## ASSIGNMENT
Copy out exactly the lines spanning the line with "right hip: (177, 380)" to the line with "root of tail: (216, 236)", inclusive, from the data underneath, with no pictures.

Records excerpted from a collection:

- Opening Delimiter -

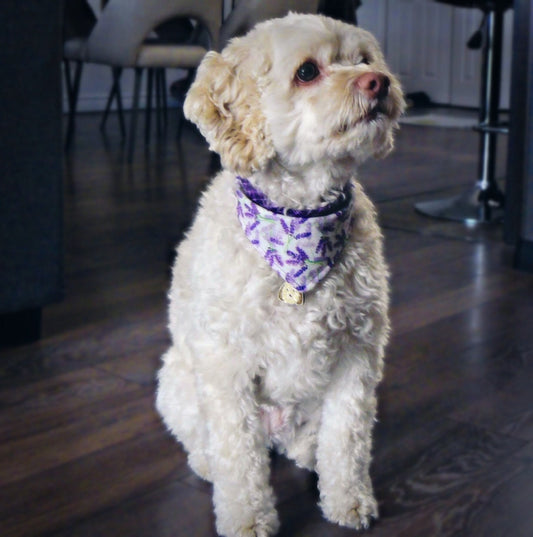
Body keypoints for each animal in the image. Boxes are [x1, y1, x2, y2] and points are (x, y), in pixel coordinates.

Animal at [156, 11, 406, 536]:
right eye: (307, 72)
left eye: (364, 60)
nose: (379, 82)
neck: (300, 223)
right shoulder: (227, 365)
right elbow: (238, 456)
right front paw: (247, 517)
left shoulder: (357, 354)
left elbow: (347, 439)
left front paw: (349, 499)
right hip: (177, 380)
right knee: (207, 442)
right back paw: (207, 461)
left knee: (311, 439)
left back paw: (308, 452)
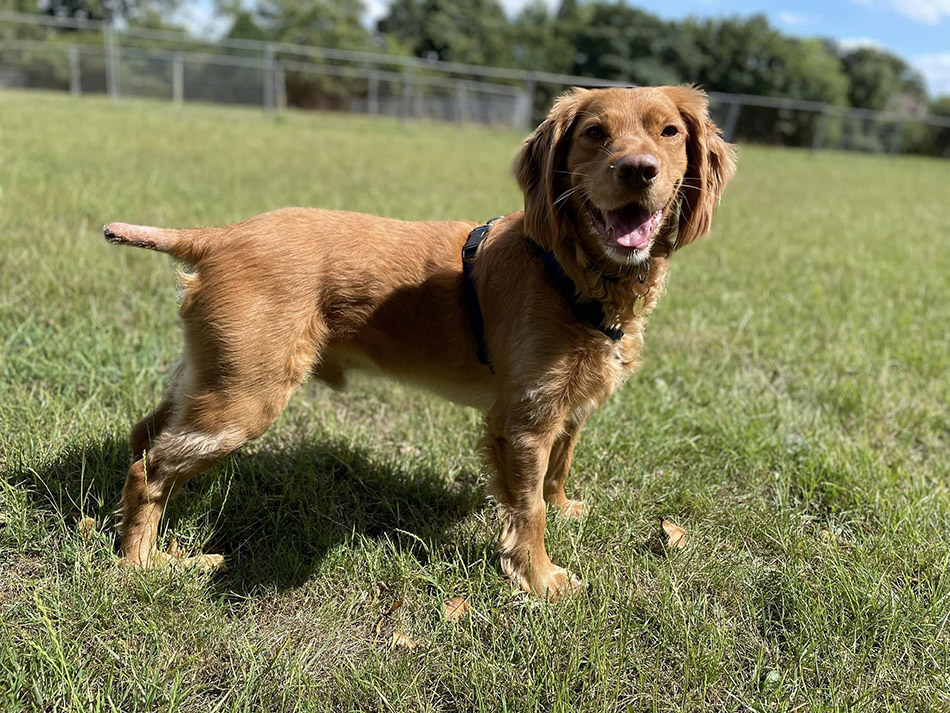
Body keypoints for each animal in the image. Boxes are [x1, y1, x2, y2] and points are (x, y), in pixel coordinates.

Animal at [108, 83, 740, 596]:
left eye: (669, 131)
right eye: (594, 133)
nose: (638, 169)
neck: (569, 271)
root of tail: (216, 236)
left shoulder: (570, 405)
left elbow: (558, 471)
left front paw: (566, 510)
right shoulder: (524, 420)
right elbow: (528, 506)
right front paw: (540, 580)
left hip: (210, 377)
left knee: (142, 437)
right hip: (244, 397)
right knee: (149, 469)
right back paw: (143, 565)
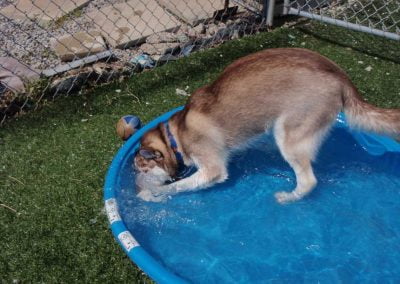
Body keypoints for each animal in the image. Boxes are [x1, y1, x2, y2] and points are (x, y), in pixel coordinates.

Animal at [134, 48, 400, 203]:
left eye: (142, 169)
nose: (136, 182)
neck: (175, 135)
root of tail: (341, 76)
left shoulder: (212, 168)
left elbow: (179, 186)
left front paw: (152, 193)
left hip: (289, 132)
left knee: (308, 180)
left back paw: (288, 197)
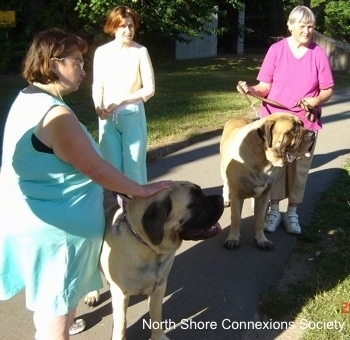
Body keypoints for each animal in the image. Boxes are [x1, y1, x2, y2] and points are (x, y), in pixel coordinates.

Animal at [86, 182, 226, 340]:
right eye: (197, 202)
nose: (221, 197)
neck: (148, 248)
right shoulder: (120, 294)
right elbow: (121, 324)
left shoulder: (158, 287)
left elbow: (156, 315)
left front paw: (158, 336)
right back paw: (92, 294)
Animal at [220, 113, 316, 250]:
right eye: (293, 130)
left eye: (302, 125)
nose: (312, 134)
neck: (264, 160)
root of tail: (236, 117)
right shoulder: (237, 195)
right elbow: (236, 219)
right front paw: (233, 238)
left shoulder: (265, 194)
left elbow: (259, 221)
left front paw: (261, 240)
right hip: (223, 170)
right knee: (226, 185)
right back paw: (226, 200)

- Closing Delimiter -

## ANSWER TO THIS EXERCISE
right hip: (177, 380)
right knee: (207, 442)
right back paw: (207, 461)
left knee: (311, 439)
left back paw: (308, 452)
Body keypoints for each animal in the image. Boxes are [x1, y1, x2, y2] and points are (x, y), in pixel coordinates.

Animal at [108, 83, 740, 596]:
left eye: (669, 131)
right eye: (594, 133)
nose: (638, 169)
neck: (569, 271)
root of tail: (216, 236)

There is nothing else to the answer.